# What the task requires
Please output the data exactly, without omitting anything.

# Input material
- - -

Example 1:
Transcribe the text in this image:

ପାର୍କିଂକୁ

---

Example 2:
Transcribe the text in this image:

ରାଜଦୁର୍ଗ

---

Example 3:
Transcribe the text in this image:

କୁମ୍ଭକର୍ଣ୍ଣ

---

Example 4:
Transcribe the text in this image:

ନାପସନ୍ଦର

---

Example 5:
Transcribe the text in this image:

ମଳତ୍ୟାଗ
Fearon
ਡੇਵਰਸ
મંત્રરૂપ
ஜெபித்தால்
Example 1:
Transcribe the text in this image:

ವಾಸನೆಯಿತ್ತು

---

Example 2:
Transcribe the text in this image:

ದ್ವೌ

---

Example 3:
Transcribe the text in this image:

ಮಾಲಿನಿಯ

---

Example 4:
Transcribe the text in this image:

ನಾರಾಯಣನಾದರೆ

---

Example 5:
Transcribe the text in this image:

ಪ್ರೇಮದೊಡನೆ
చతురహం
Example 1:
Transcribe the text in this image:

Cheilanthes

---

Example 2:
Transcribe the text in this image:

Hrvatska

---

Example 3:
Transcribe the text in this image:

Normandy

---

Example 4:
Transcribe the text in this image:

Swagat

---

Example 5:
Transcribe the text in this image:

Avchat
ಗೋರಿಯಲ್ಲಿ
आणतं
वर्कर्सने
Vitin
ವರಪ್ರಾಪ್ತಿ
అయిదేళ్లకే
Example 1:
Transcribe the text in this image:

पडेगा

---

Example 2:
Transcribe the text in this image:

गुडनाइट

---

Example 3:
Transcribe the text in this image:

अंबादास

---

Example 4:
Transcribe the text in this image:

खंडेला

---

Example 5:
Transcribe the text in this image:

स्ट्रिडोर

- - -

# Task result
Example 1:
Transcribe the text in this image:

ପାର୍କିଂକୁ

---

Example 2:
Transcribe the text in this image:

ରାଜଦୁର୍ଗ

---

Example 3:
Transcribe the text in this image:

କୁମ୍ଭକର୍ଣ୍ଣ

---

Example 4:
Transcribe the text in this image:

ନାପସନ୍ଦର

---

Example 5:
Transcribe the text in this image:

ମଳତ୍ୟାଗ
Fearon
ਡੇਵਰਸ
મંત્રરૂપ
ஜெபித்தால்
Example 1:
Transcribe the text in this image:

ವಾಸನೆಯಿತ್ತು

---

Example 2:
Transcribe the text in this image:

ದ್ವೌ

---

Example 3:
Transcribe the text in this image:

ಮಾಲಿನಿಯ

---

Example 4:
Transcribe the text in this image:

ನಾರಾಯಣನಾದರೆ

---

Example 5:
Transcribe the text in this image:

ಪ್ರೇಮದೊಡನೆ
చతురహం
Example 1:
Transcribe the text in this image:

Cheilanthes

---

Example 2:
Transcribe the text in this image:

Hrvatska

---

Example 3:
Transcribe the text in this image:

Normandy

---

Example 4:
Transcribe the text in this image:

Swagat

---

Example 5:
Transcribe the text in this image:

Avchat
ಗೋರಿಯಲ್ಲಿ
आणतं
वर्कर्सने
Vitin
ವರಪ್ರಾಪ್ತಿ
అయిదేళ్లకే
Example 1:
Transcribe the text in this image:

पडेगा

---

Example 2:
Transcribe the text in this image:

गुडनाइट

---

Example 3:
Transcribe the text in this image:

अंबादास

---

Example 4:
Transcribe the text in this image:

खंडेला

---

Example 5:
Transcribe the text in this image:

स्ट्रिडोर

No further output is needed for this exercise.